I remember that I had in my hands German translation of some book, the translator was obviously not a mathematician. E.g. he used "Feld" instead of "Koerper".
But I can't recall the name of the book at the moment.
@JM Nice. Conversely, Germans used "Feld" for "field" (as in "Galoisfeld", something which is nowadays widely considered an anglicism but actually appears e. g. in Witt's works).
@JonasTeuwen I think that is the main problem here. That answer is forever going to appear at the top of the thread just because the OP clicked the green tick mark.
[And surely the OP would've accepted the answer because (1.) the numerous errors there would not have been noticed then, (2.) this was the only answer then.]
@QED If you would like a small prelude... Remember that sequences have limits. Also functions have limits at a given point. Is there a reason to give the same name to both these things? Does this idea generalise beyond the two examples I mentioned?
What's the deal about limits misusing the equals sign? In my experience, one is not allowed to use the \lim notation at all unless one knows that limits are unique for the topological space in question.
BTW Henning I've recently found out that you're pretty active wikipedian. (I've noticed that you've edited one of the articles I have on my watchlist.)
I guess some of your edits are related to the things discussed here at MSE.
@MartinSleziak I used to be a fairly active wikipedian a handful of years ago, reloading watchlists several times a day and getting involved in editorial arguments, etc. Nowadays I just fix problems when I come across them for another reason.
@AsafKaragila The terminology was not Kelley's invention, though. Kelley had wanted to call such an object a way. However, nets have subnets, which Kelley would have dubbed subways. Norman Steenrod talked him out of it. After some prodding by Kelley, Steenrod suggested the term net as a substitute for way.
I'm supposed to give a 30-minute talk and I already have 2.5 pages of definitions, and I'm not even halfway yet. Very tempted to use Beamer or just talk through everything instead of writing on the board...
@ZhenLin What is the audience for this talk? Can you get away with just presenting the intuitive sense of the definitions and skip the details such that you can get to the good stuff quickly? "Read the paper for details" is a powerful rhetorical tool.
@Henning: It's an expository talk, "Bicartesian closed categories and logic". Unfortunately, I promised in the abstract that no knowledge of category theory or logic will be assumed...

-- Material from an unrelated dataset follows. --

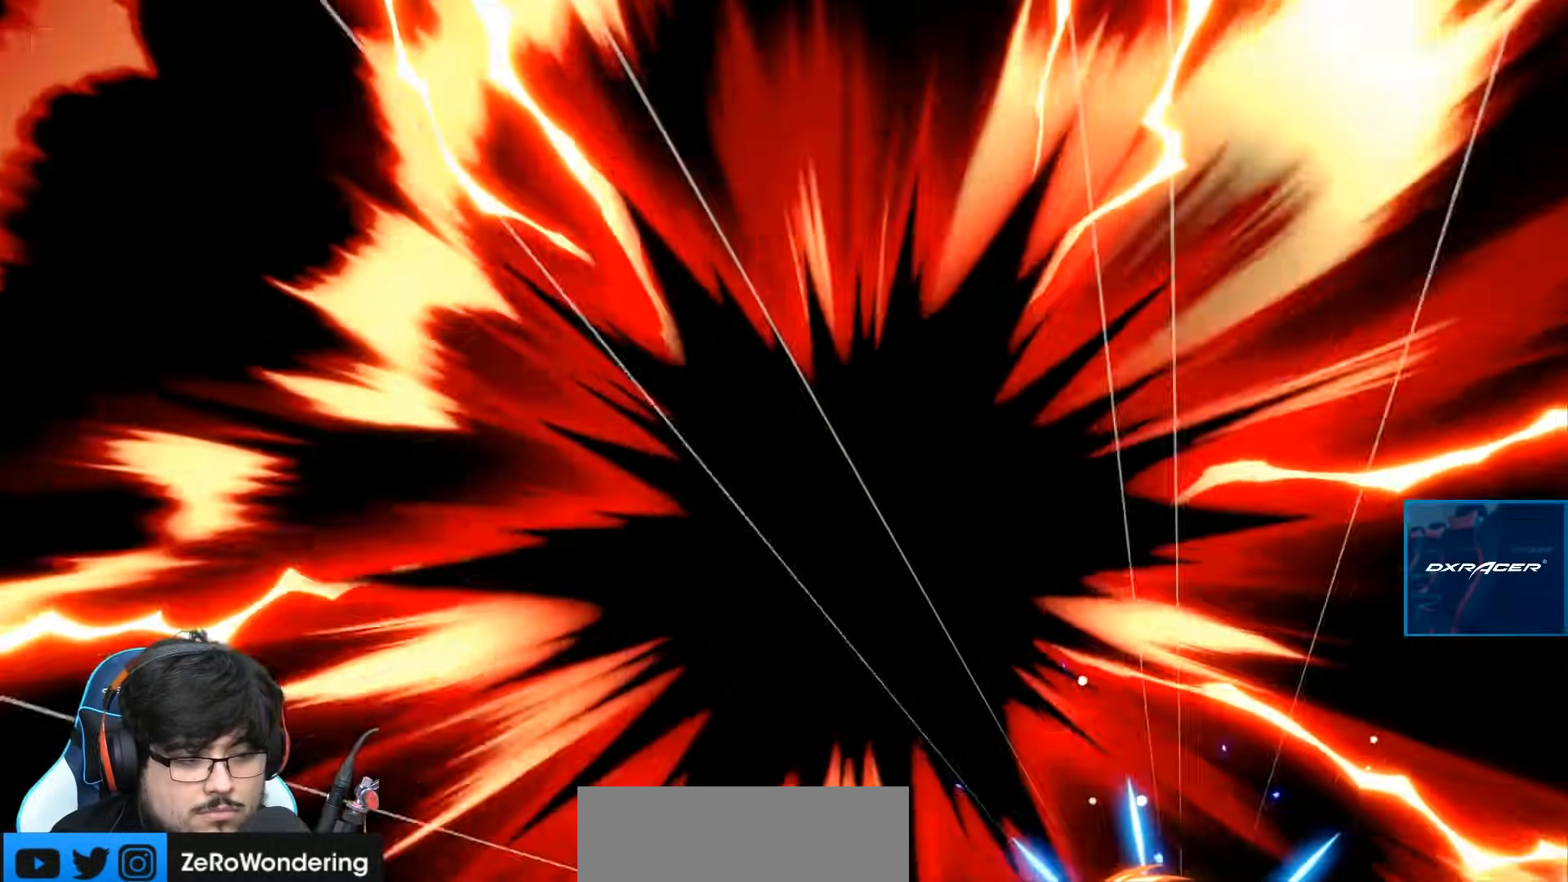
{"dt_ms": 500, "buttons": [], "left_stick": "right", "right_stick": "center", "events": [[17, "X", "up"], [33, "left_stick", "right"], [67, "Z", "down"], [150, "Z", "up"]]}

You will have to make copious use of "it can be shown" and "it turns out that there's a sensible definition that makes everything work here, such that (insert simple example)"
Oh, I'm not proving anything. The point of the talk is to make the definitions and draw attention to certain parallels...
Hm, I just realised I don't really need to talk about functors and adjoints. So I'll cheat and unfold the definition of adjunction into the definition for exponential objects...
You can only do so much in 30 minutes. If you try to make anyone understand the details of more than one definition they didn't know when they walked into the room, you'll break your neck.
But there's that promise in the abstract. You might want to make a virtue of necessity and not show any auxiliary definitions at all. Just sketch one or two simple examples, and assert that they generalize to the full whatever.
Huh. It seems that the question was copied from A-M wrong :-)
The book says that every open and compact set is a finite union.
What is interesting is that I do not yet have a clear visual interpretation of the Zariski topology, but I certainly cannot see it as a topology on R or C or whatever.
Well, then that's just as well, isn't it? The Zariski topology doesn't say very much about the geometry of an algebraic variety. It's just there so that we can define more complicated gadgets which do say something interesting.